This code takes somatic mutation data from the International Cancer Genome Consortium and for each gene calculates the ratio of nonsynonymous to synonymous mutations (normalised by codon composition etc.). Positively selected genes (cancer driver genes) will have a large ratio, negatively selected genes (essential genes / non-oncogene addiction genes) will have a small ratio. For a more detailed description refer to the manuscript.
By Daniel Wells and Benjamin Schuster-Böckler at the Ludwig Institute for Cancer Reasearch, University of Oxford
First ensure all dependencies are installed and loaded. Then download the code and download the ICGC project list:
curl https://github.com/daniel-wells/somatic-selection/archive/master.zip -o somatic-selection.zip
unzip somatic-selection.zip
# alternatively: git clone --depth 1 https://github.com/daniel-wells/somatic-selection.git
cd somatic-selection
Rscript code/download_ICGC_list.R
Due to licencing constraints and poor programmatic data accessibility the Cosmic Cancer Gene Census needs to be downloaded manually before running the method. The download requires registration and can be completed as follows:
sftp "[email protected]"@sftp-cancer.sanger.ac.uk
# enter password now
get /files/grch38/cosmic/v77/cancer_gene_census.csv cancer_gene_census.csv
"cancer_gene_census.csv" should now be in the same directory as the Makefile.
The file '/mnt/lustre/users/bschuster/TCGA/Coverage/mappability_100bp_windows_exons.bed.gz' is a 100bp sliding window of mappability for all exonic positions and was created from wgEncodeCrgMapabilityAlign50mer.bigWig using bedtools and then converted using bigWigToBedGraph. Resulting in a 451M file with the following format:
chr1 11769 0.139
chr1 11770 0.139
chr1 11771 0.139
For now the script just copies this local copy to the project directory.
Then proceed to run the method (~3 hours):
make
Results can be found in the 'results' directory which will be automatically created.
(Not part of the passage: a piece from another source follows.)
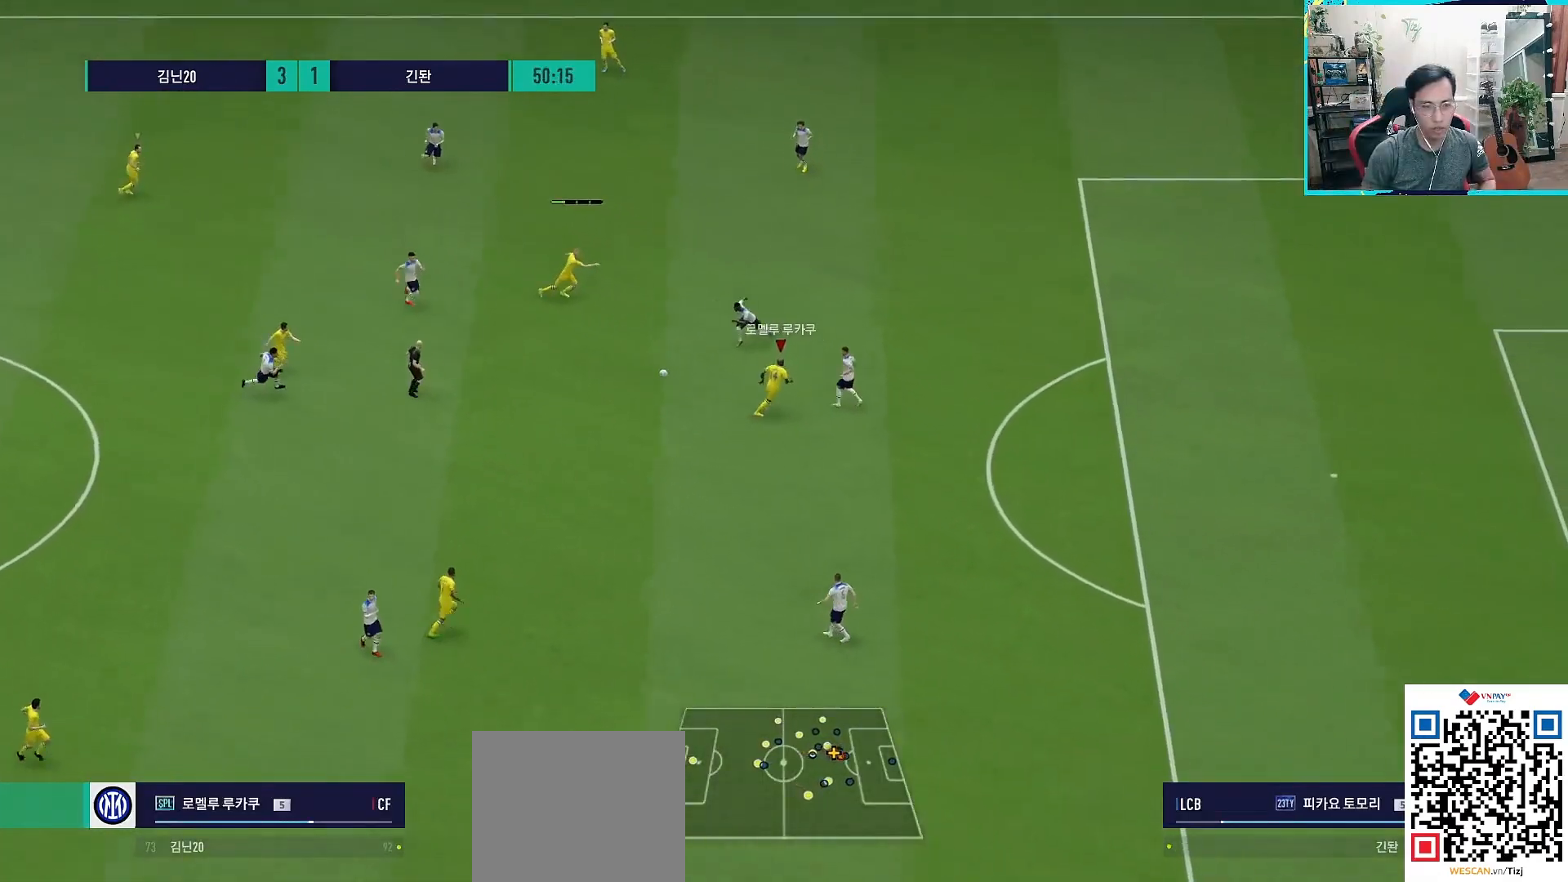
{"buttons": ["L1"], "left_stick": "down", "right_stick": "center", "events": [[100, "CROSS", "down"], [133, "L1", "down"], [167, "CROSS", "up"]]}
If anything goes wrong then look through the files in the 'logs' directory for errors.
Note that the randomisaton control and the expression (RNAseq) annotations do not run automatically.
- GNU Make 3.81
- R 3.2.2
- data.table 1.9.6
- jsonlite (converting ICGC project list)
- gdata (Excell spreadsheet conversion)
- ggplot2 2.0.0 (plotting graphs)
- ggrepel 0.4 (labeling graphs)
- Bioconductor: SomaticSignatures (calculating mutaiton profiles)
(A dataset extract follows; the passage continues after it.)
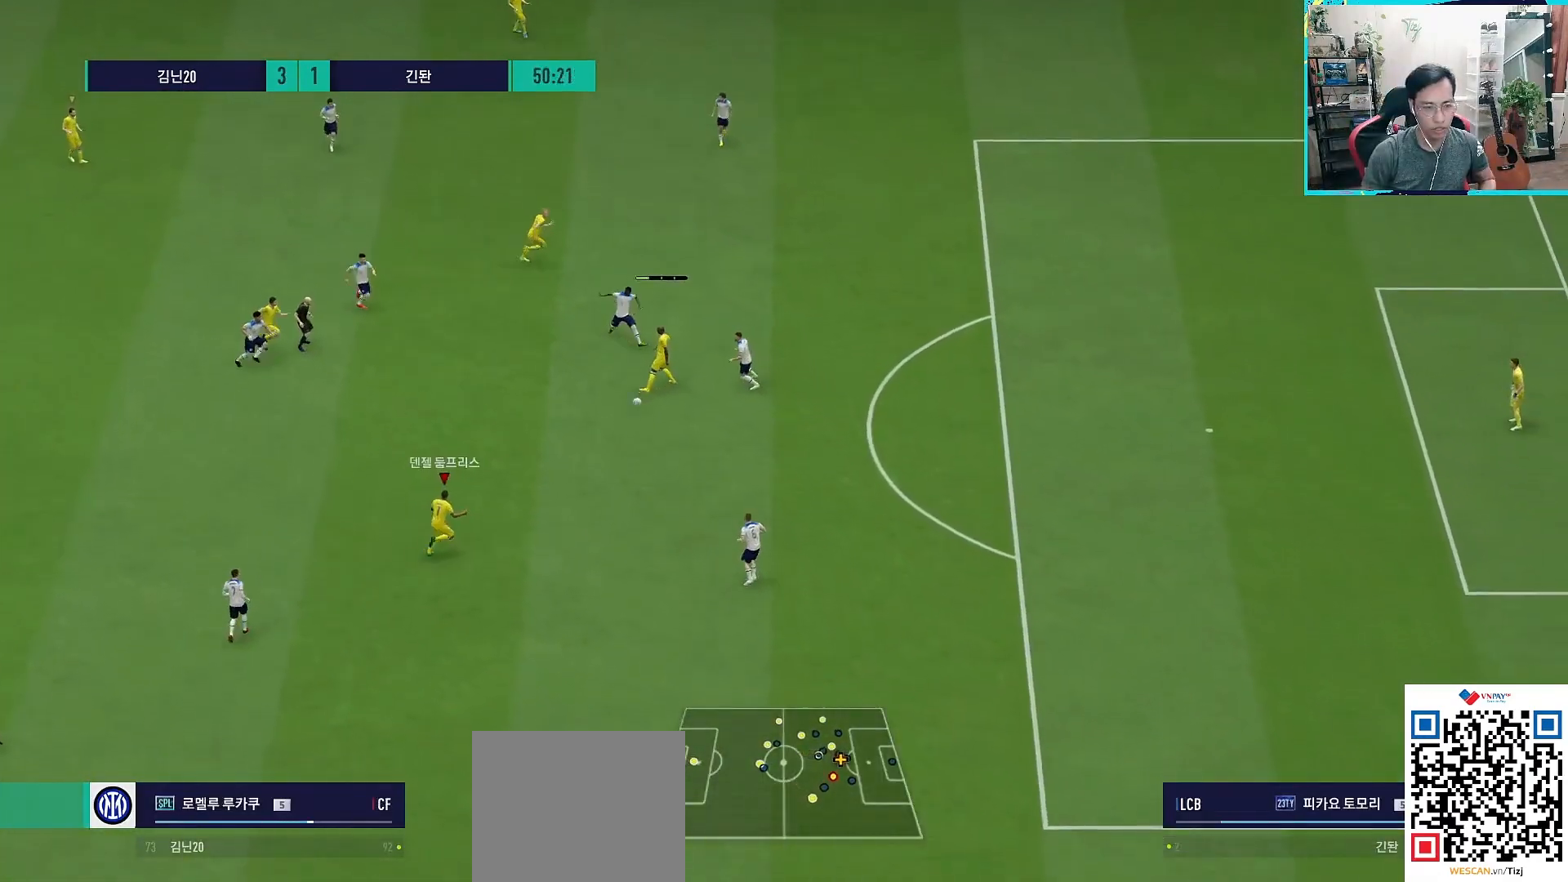
{"buttons": [], "left_stick": "center", "right_stick": "center", "events": [[133, "L1", "up"], [183, "left_stick", "center"]]}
- Bioconductor: BSgenome.Hsapiens.UCSC.hg19 (")
- bcftools 1.0 (for processing ExAC)
Optional (for creating data flow diagram):
- Python 2.6.6 (r266:84292)
- graphviz 2.38.0 (20140413.2041) (dot for creating data flow diagram)
This code was designed for use on a machine with at least 64GB of RAM and 30GB of avaliable disk space. ~9GB of raw data will be downloaded for the analysis.
This software is licenced under the MIT licence, see LICENSE.md for further details.